In contrast, traditional and conventional machine learning methods generally exhibit weaker interpretability, making it difficult to intuitively understand the internal relationships between model predictions and molecular structures. DAGAN, however, enables parallel computation of atom–neighbor interactions, can handle nodes with varying degrees, and assigns different attention weights to neigh-boring atoms. This not only validates the rationality of the model’s predictions but also provides an intuitive foundation for understanding the structure–property relationships in energetic materials.
Conclusions
This paper presents the DAGAN prediction model for energetic materials, focusing on their molecular structures and associated explosive properties. The model’s network architecture, feature representation of nodes and edges, and training algorithm are designed. The model is then trained and optimized through experiments, calculating features such as the distribution of atom types around nodes and the topological environment of chemical bonds to enrich the initial feature representations of nodes and edges. This approach effectively captures the inherent characteristics of molecular structures. Finally, the DAGAN model is compared with SVM, RF, and XGBoost, and the model’s prediction results are interpreted.

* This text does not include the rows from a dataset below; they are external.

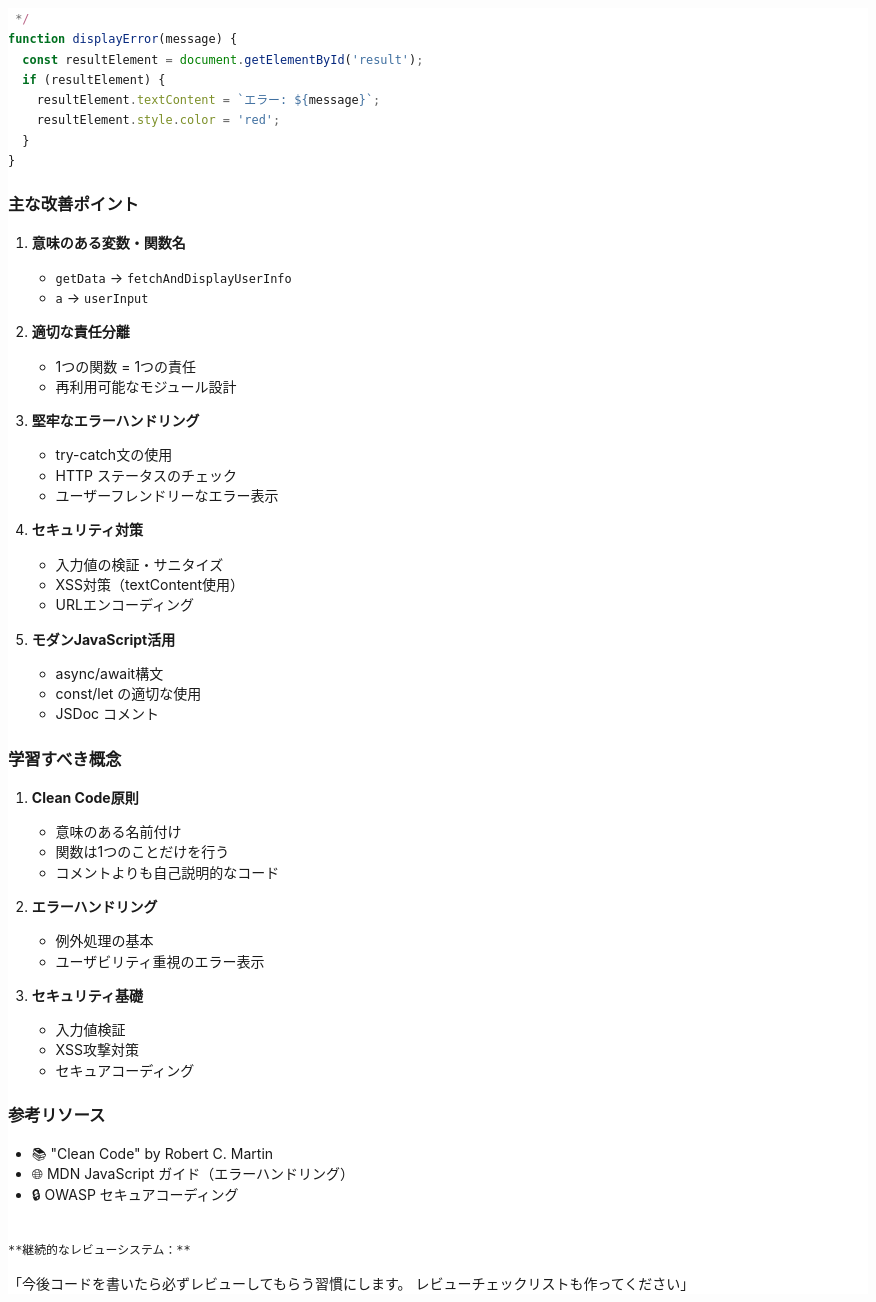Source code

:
 ```javascript
 */
function displayError(message) {
  const resultElement = document.getElementById('result');
  if (resultElement) {
    resultElement.textContent = `エラー: ${message}`;
    resultElement.style.color = 'red';
  }
}
```

### 主な改善ポイント

1. **意味のある変数・関数名**
   - `getData` → `fetchAndDisplayUserInfo`
   - `a` → `userInput`

2. **適切な責任分離**
   - 1つの関数 = 1つの責任
   - 再利用可能なモジュール設計

3. **堅牢なエラーハンドリング**
   - try-catch文の使用
   - HTTP ステータスのチェック
   - ユーザーフレンドリーなエラー表示

4. **セキュリティ対策**
   - 入力値の検証・サニタイズ
   - XSS対策（textContent使用）
   - URLエンコーディング

5. **モダンJavaScript活用**
   - async/await構文
   - const/let の適切な使用
   - JSDoc コメント

### 学習すべき概念

1. **Clean Code原則**
   - 意味のある名前付け
   - 関数は1つのことだけを行う
   - コメントよりも自己説明的なコード

2. **エラーハンドリング**
   - 例外処理の基本
   - ユーザビリティ重視のエラー表示

3. **セキュリティ基礎**
   - 入力値検証
   - XSS攻撃対策
   - セキュアコーディング

### 参考リソース

- 📚 "Clean Code" by Robert C. Martin
- 🌐 MDN JavaScript ガイド（エラーハンドリング）
- 🔒 OWASP セキュアコーディング
```

**継続的なレビューシステム：**

```
「今後コードを書いたら必ずレビューしてもらう習慣にします。
レビューチェックリストも作ってください」
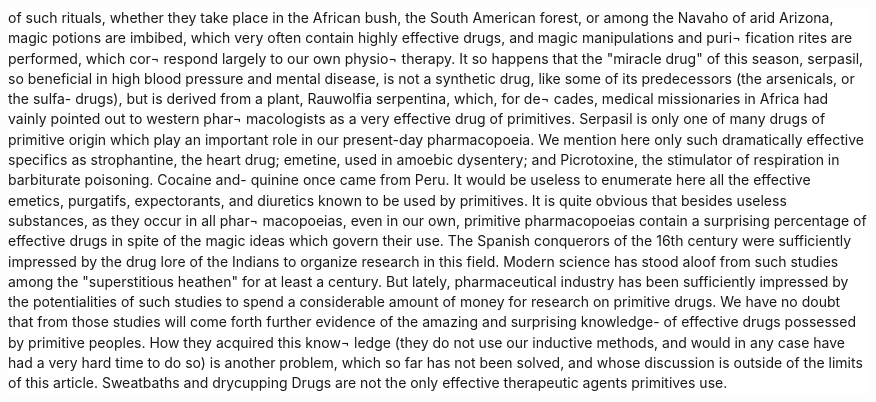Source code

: of such rituals, whether they take place
in the African bush, the South American
forest, or among the Navaho of arid
Arizona, magic potions are imbibed,
which very often contain highly effective
drugs, and magic manipulations and puri¬
fication rites are performed, which cor¬
respond largely to our own physio¬
therapy.
It so happens that the "miracle drug"
of this season, serpasil, so beneficial in
high blood pressure and mental disease,
is not a synthetic drug, like some of its
predecessors (the arsenicals, or the sulfa-
drugs), but is derived from a plant,
Rauwolfia serpentina, which, for de¬
cades, medical missionaries in Africa
had vainly pointed out to western phar¬
macologists as a very effective drug of
primitives.
Serpasil is only one of many drugs of
primitive origin which play an important
role in our present-day pharmacopoeia.
We mention here only such dramatically
effective specifics as strophantine, the
heart drug; emetine, used in amoebic
dysentery; and Picrotoxine, the stimulator
of respiration in barbiturate poisoning.
Cocaine and- quinine once came from
Peru. It would be useless to enumerate
here all the effective emetics, purgatifs,
expectorants, and diuretics known to be
used by primitives.
It is quite obvious that besides useless
substances, as they occur in all phar¬
macopoeias, even in our own, primitive
pharmacopoeias contain a surprising
percentage of effective drugs in spite of
the magic ideas which govern their use.
The Spanish conquerors of the 16th
century were sufficiently impressed by
the drug lore of the Indians to organize
research in this field. Modern science
has stood aloof from such studies among
the "superstitious heathen" for at least
a century. But lately, pharmaceutical
industry has been sufficiently impressed
by the potentialities of such studies to
spend a considerable amount of money
for research on primitive drugs. We
have no doubt that from those studies
will come forth further evidence of the
amazing and surprising knowledge- of
effective drugs possessed by primitive
peoples. How they acquired this know¬
ledge (they do not use our inductive
methods, and would in any case have
had a very hard time to do so) is
another problem, which so far has not
been solved, and whose discussion is
outside of the limits of this article.
Sweatbaths and drycupping
Drugs are not the only effective
therapeutic agents primitives use.
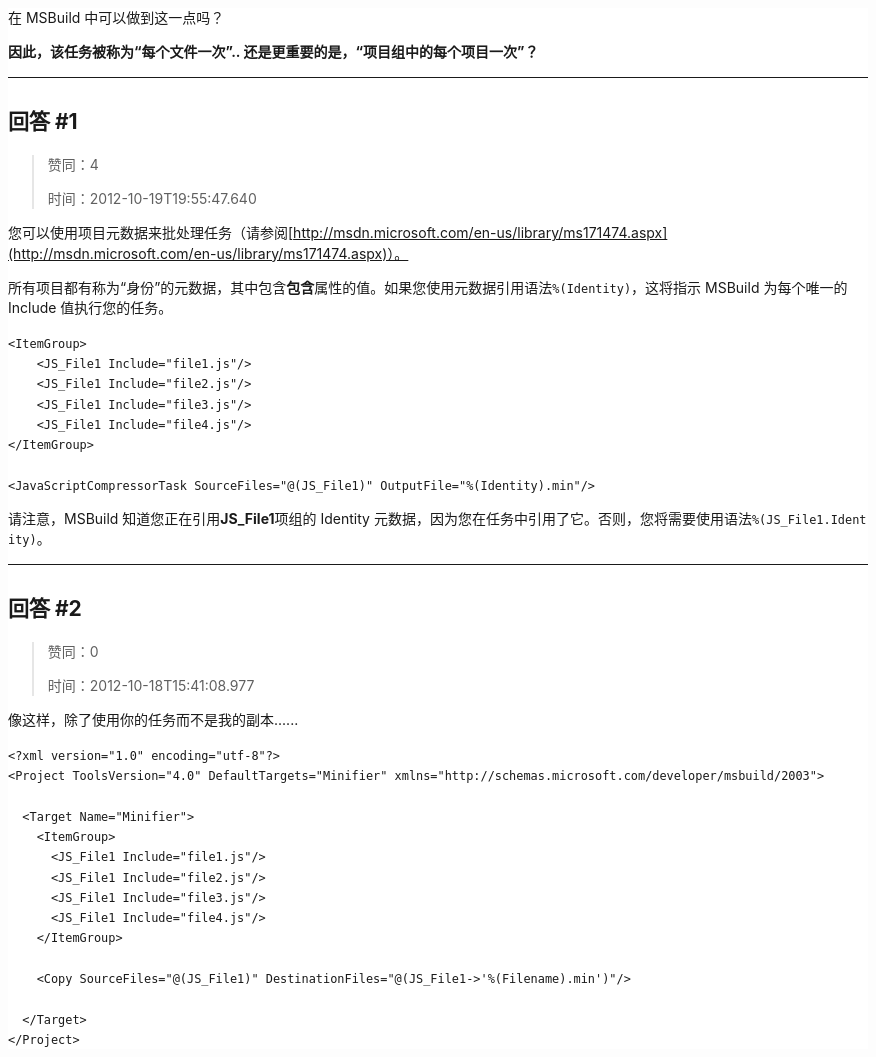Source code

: 在 MSBuild 中可以做到这一点吗？

**因此，该任务被称为“每个文件一次”.. 还是更重要的是，“项目组中的每个项目一次”？**

* * *

## 回答 #1

> 赞同：4
> 
> 时间：2012-10-19T19:55:47.640

您可以使用项目元数据来批处理任务（请参阅[http://msdn.microsoft.com/en-us/library/ms171474.aspx](http://msdn.microsoft.com/en-us/library/ms171474.aspx)）。

所有项目都有称为“身份”的元数据，其中包含**包含**属性的值。如果您使用元数据引用语法`%(Identity)`，这将指示 MSBuild 为每个唯一的 Include 值执行您的任务。

```
<ItemGroup>
    <JS_File1 Include="file1.js"/>
    <JS_File1 Include="file2.js"/>
    <JS_File1 Include="file3.js"/>
    <JS_File1 Include="file4.js"/>
</ItemGroup>

<JavaScriptCompressorTask SourceFiles="@(JS_File1)" OutputFile="%(Identity).min"/> 
```

请注意，MSBuild 知道您正在引用**JS_File1**项组的 Identity 元数据，因为您在任务中引用了它。否则，您将需要使用语法`%(JS_File1.Identity)`。

* * *

## 回答 #2

> 赞同：0
> 
> 时间：2012-10-18T15:41:08.977

像这样，除了使用你的任务而不是我的副本......

```
<?xml version="1.0" encoding="utf-8"?>
<Project ToolsVersion="4.0" DefaultTargets="Minifier" xmlns="http://schemas.microsoft.com/developer/msbuild/2003">

  <Target Name="Minifier">
    <ItemGroup>
      <JS_File1 Include="file1.js"/>
      <JS_File1 Include="file2.js"/>
      <JS_File1 Include="file3.js"/>
      <JS_File1 Include="file4.js"/>
    </ItemGroup>

    <Copy SourceFiles="@(JS_File1)" DestinationFiles="@(JS_File1->'%(Filename).min')"/>

  </Target>
</Project> 
```
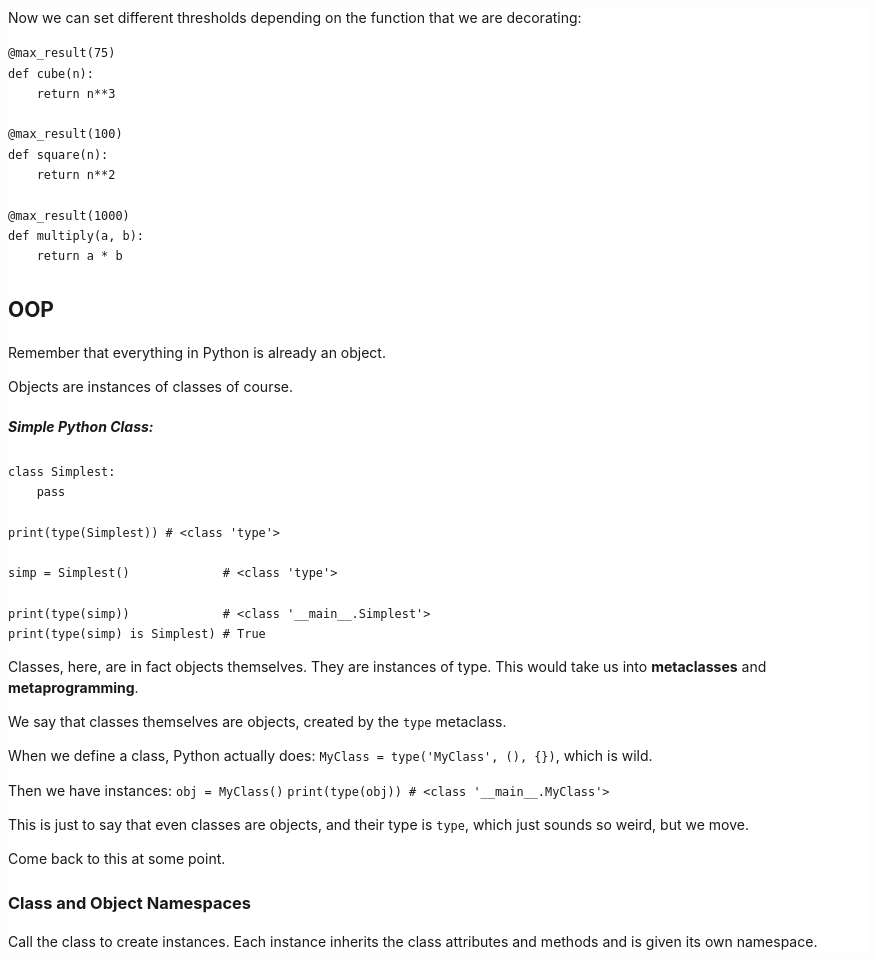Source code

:Now we can set different thresholds depending on the function that we are decorating: 

```
@max_result(75)
def cube(n): 
	return n**3
	
@max_result(100)
def square(n):
	return n**2

@max_result(1000)
def multiply(a, b): 
	return a * b
```

## OOP
Remember that everything in Python is already an object. 

Objects are instances of classes of course. 

##### Simple Python Class: 
```
class Simplest: 
	pass
	
print(type(Simplest)) # <class 'type'>

simp = Simplest()             # <class 'type'>

print(type(simp))             # <class '__main__.Simplest'>
print(type(simp) is Simplest) # True
```

Classes, here, are in fact objects themselves. 
They are instances of type. 
This would take us into **metaclasses** and **metaprogramming**. 

We say that classes themselves are objects, created by the `type` metaclass. 

When we define a class, Python actually does: 
`MyClass = type('MyClass', (), {})`, which is wild. 

Then we have instances: 
`obj = MyClass()`
`print(type(obj)) # <class '__main__.MyClass'>` 

This is just to say that even classes are objects, and their type is `type`, which just sounds so weird, but we move. 

Come back to this at some point. 

### Class and Object Namespaces
Call the class to create instances. Each instance inherits the class attributes and methods and is given its own namespace. 
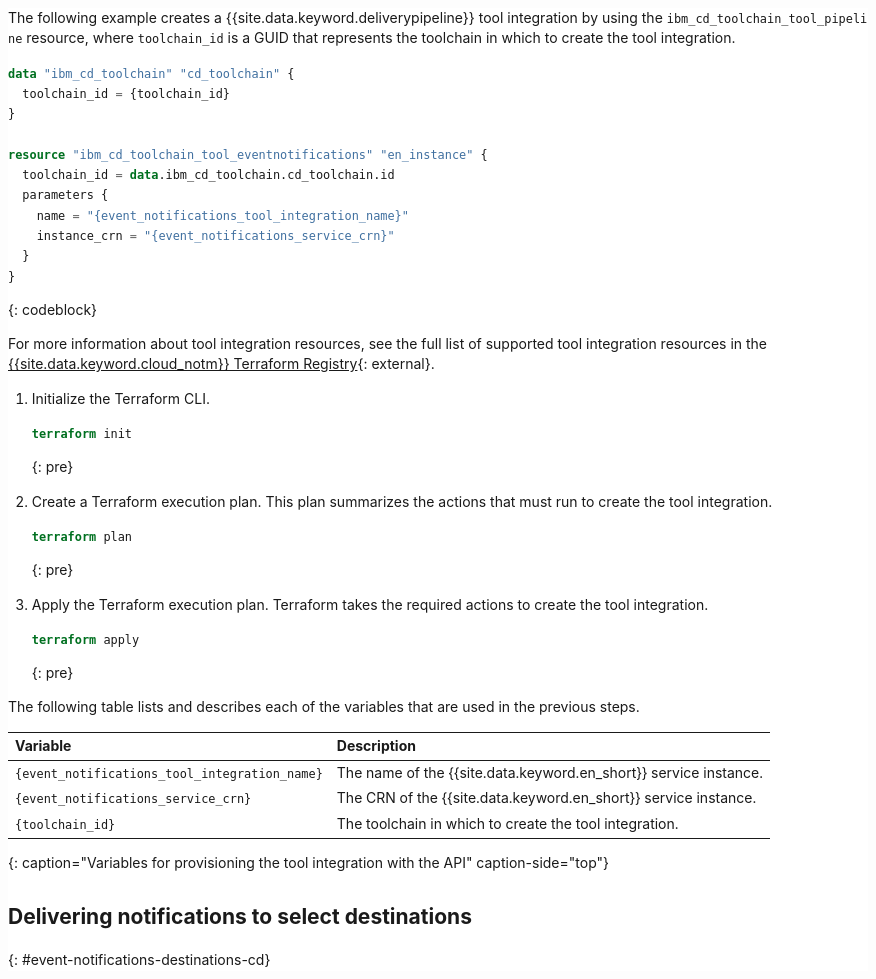    The following example creates a {{site.data.keyword.deliverypipeline}} tool integration by using the `ibm_cd_toolchain_tool_pipeline` resource, where `toolchain_id` is a GUID that represents the toolchain in which to create the tool integration.

   ```terraform
   data "ibm_cd_toolchain" "cd_toolchain" {
     toolchain_id = {toolchain_id}
   }

   resource "ibm_cd_toolchain_tool_eventnotifications" "en_instance" {
     toolchain_id = data.ibm_cd_toolchain.cd_toolchain.id
     parameters {
       name = "{event_notifications_tool_integration_name}"
       instance_crn = "{event_notifications_service_crn}"
     }
   }
   ```
   {: codeblock}

   For more information about tool integration resources, see the full list of supported tool integration resources in the [{{site.data.keyword.cloud_notm}} Terraform Registry](https://registry.terraform.io/providers/IBM-Cloud/ibm/latest/docs/resources/cd_toolchain){: external}.

1. Initialize the Terraform CLI.

   ```terraform
   terraform init
   ```
   {: pre}
   
1. Create a Terraform execution plan. This plan summarizes the actions that must run to create the tool integration.

   ```terraform
   terraform plan
   ```
   {: pre}

1. Apply the Terraform execution plan. Terraform takes the required actions to create the tool integration.

   ```terraform
   terraform apply
   ```
   {: pre}

The following table lists and describes each of the variables that are used in the previous steps.   
    
| Variable | Description |
|:---------|:------------|
| `{event_notifications_tool_integration_name}` | The name of the {{site.data.keyword.en_short}} service instance. |
| `{event_notifications_service_crn}` | The CRN of the {{site.data.keyword.en_short}} service instance. |
| `{toolchain_id}` | The toolchain in which to create the tool integration. |
{: caption="Variables for provisioning the tool integration with the API" caption-side="top"}

## Delivering notifications to select destinations
{: #event-notifications-destinations-cd}
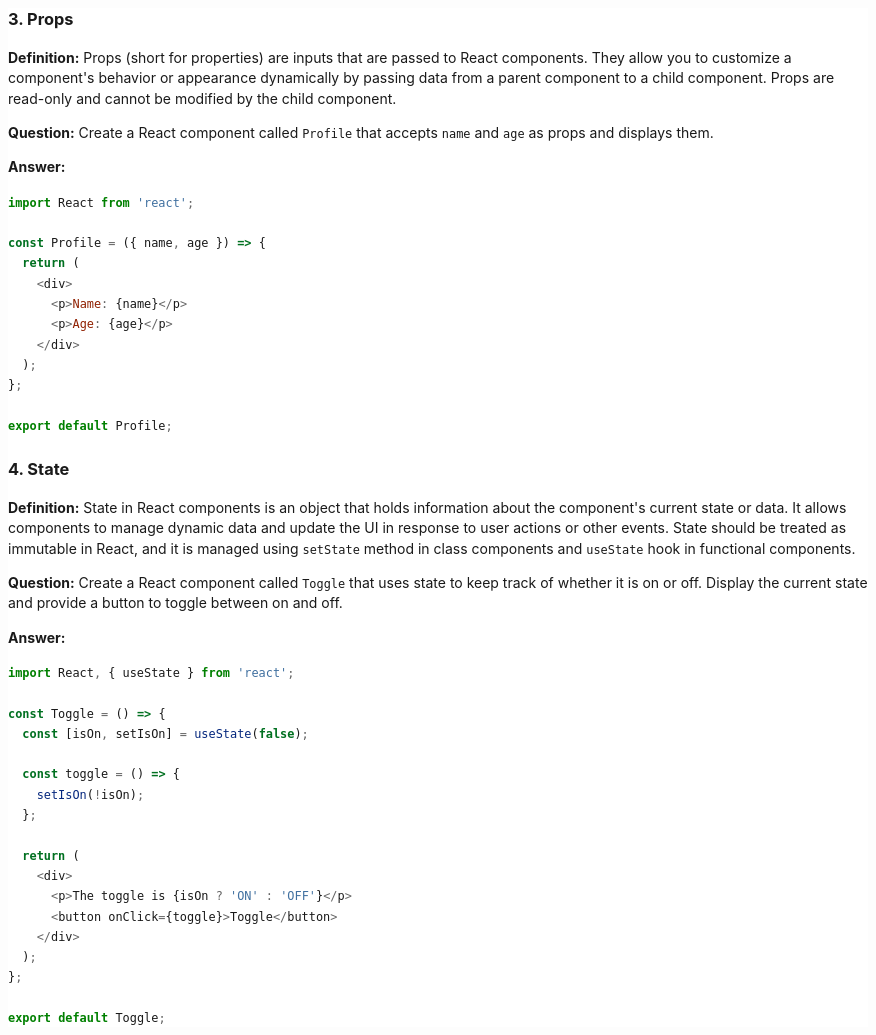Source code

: ### 3. Props
**Definition:**
Props (short for properties) are inputs that are passed to React components. They allow you to customize a component's behavior or appearance dynamically by passing data from a parent component to a child component. Props are read-only and cannot be modified by the child component.

**Question:**
Create a React component called `Profile` that accepts `name` and `age` as props and displays them.

**Answer:**
```javascript
import React from 'react';

const Profile = ({ name, age }) => {
  return (
    <div>
      <p>Name: {name}</p>
      <p>Age: {age}</p>
    </div>
  );
};

export default Profile;
```

### 4. State
**Definition:**
State in React components is an object that holds information about the component's current state or data. It allows components to manage dynamic data and update the UI in response to user actions or other events. State should be treated as immutable in React, and it is managed using `setState` method in class components and `useState` hook in functional components.

**Question:**
Create a React component called `Toggle` that uses state to keep track of whether it is on or off. Display the current state and provide a button to toggle between on and off.

**Answer:**
```javascript
import React, { useState } from 'react';

const Toggle = () => {
  const [isOn, setIsOn] = useState(false);

  const toggle = () => {
    setIsOn(!isOn);
  };

  return (
    <div>
      <p>The toggle is {isOn ? 'ON' : 'OFF'}</p>
      <button onClick={toggle}>Toggle</button>
    </div>
  );
};

export default Toggle;
```
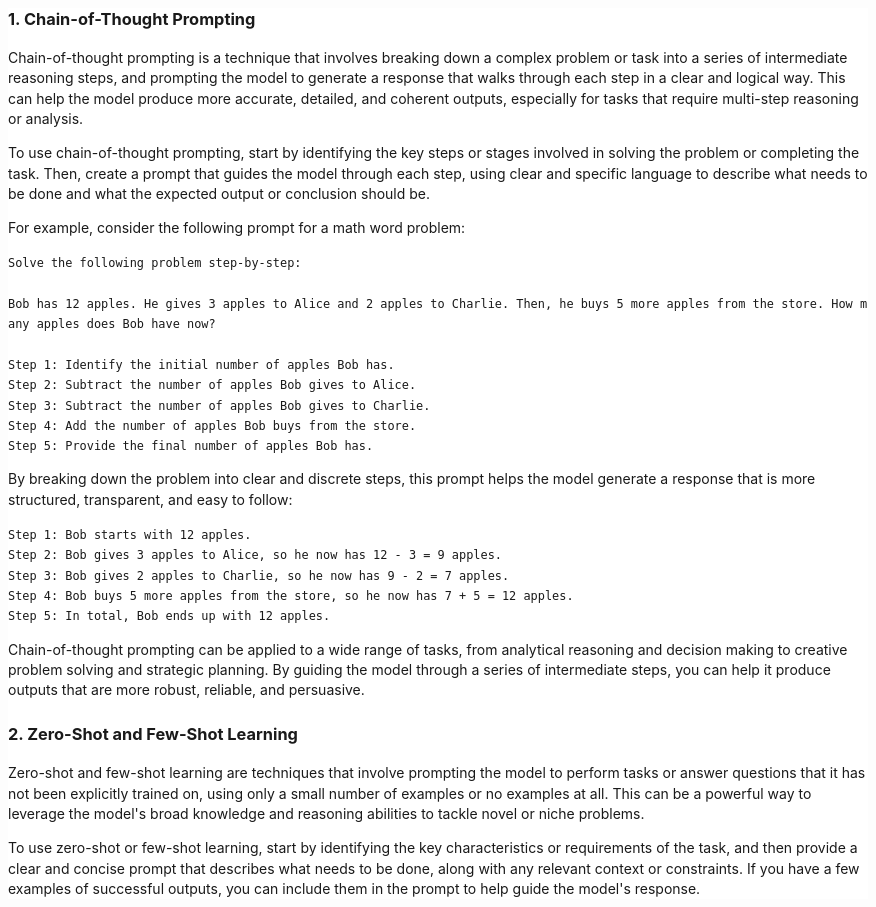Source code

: ### 1. Chain-of-Thought Prompting

Chain-of-thought prompting is a technique that involves breaking down a complex problem or task into a series of intermediate reasoning steps, and prompting the model to generate a response that walks through each step in a clear and logical way. This can help the model produce more accurate, detailed, and coherent outputs, especially for tasks that require multi-step reasoning or analysis.

To use chain-of-thought prompting, start by identifying the key steps or stages involved in solving the problem or completing the task. Then, create a prompt that guides the model through each step, using clear and specific language to describe what needs to be done and what the expected output or conclusion should be.

For example, consider the following prompt for a math word problem:

```
Solve the following problem step-by-step:

Bob has 12 apples. He gives 3 apples to Alice and 2 apples to Charlie. Then, he buys 5 more apples from the store. How many apples does Bob have now?

Step 1: Identify the initial number of apples Bob has.
Step 2: Subtract the number of apples Bob gives to Alice.
Step 3: Subtract the number of apples Bob gives to Charlie.
Step 4: Add the number of apples Bob buys from the store.
Step 5: Provide the final number of apples Bob has.
```

By breaking down the problem into clear and discrete steps, this prompt helps the model generate a response that is more structured, transparent, and easy to follow:

```
Step 1: Bob starts with 12 apples.
Step 2: Bob gives 3 apples to Alice, so he now has 12 - 3 = 9 apples.
Step 3: Bob gives 2 apples to Charlie, so he now has 9 - 2 = 7 apples.
Step 4: Bob buys 5 more apples from the store, so he now has 7 + 5 = 12 apples.
Step 5: In total, Bob ends up with 12 apples.
```

Chain-of-thought prompting can be applied to a wide range of tasks, from analytical reasoning and decision making to creative problem solving and strategic planning. By guiding the model through a series of intermediate steps, you can help it produce outputs that are more robust, reliable, and persuasive.

### 2. Zero-Shot and Few-Shot Learning

Zero-shot and few-shot learning are techniques that involve prompting the model to perform tasks or answer questions that it has not been explicitly trained on, using only a small number of examples or no examples at all. This can be a powerful way to leverage the model's broad knowledge and reasoning abilities to tackle novel or niche problems.

To use zero-shot or few-shot learning, start by identifying the key characteristics or requirements of the task, and then provide a clear and concise prompt that describes what needs to be done, along with any relevant context or constraints. If you have a few examples of successful outputs, you can include them in the prompt to help guide the model's response.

Compared to traditional machine learning methods, DAGAN excels in capturing both local and global interactions between atoms within a molecule, avoiding the information loss issues inherent in conventional feature extraction methods. The DAGAN method demonstrates significant superiority over other machine learning approaches in predicting the properties of energetic materials, offering a more powerful and accurate prediction tool for research and development in this field. Looking forward, further exploration into how to fully leverage the advantages of DAGAN, as well as improvements in model architecture and training algorithms, will be essential to meet the growing challenges and demands in the energetic materials domain. In the future, We will test on the same dataset with a large language model to achieve better experimental results.
Footnotes
Acknowledgements
This research was funded by the Science and Technology Tackling in Henan Province (No 252102240011, 252102210166) and the Special Research Program for Basic and Frontier Technologies of Nanyang City (No 23JCQY2023).
Author contributions
Juncheng Yang conceptualized the workflow of this paper. Xiaoyang Zhao conducted the formal analysis required. Shuxia Li wrote the original draft. Shiquan Li contributed to the data interpretation and discussion of the results. All authors reviewed the manuscript.
Funding
The authors disclosed receipt of the following financial support for the research, authorship, and/or publication of this article: This work was supported by the Science and Technology Tackling in Henan Province (252102240011); (252102210166), and the Special Research Program for Basic and Frontier Technologies of Nanyang City (23JCQY2023).
Declaration of conflicting interests
The authors declared no potential conflicts of interest with respect to the research, authorship, and/or publication of this article.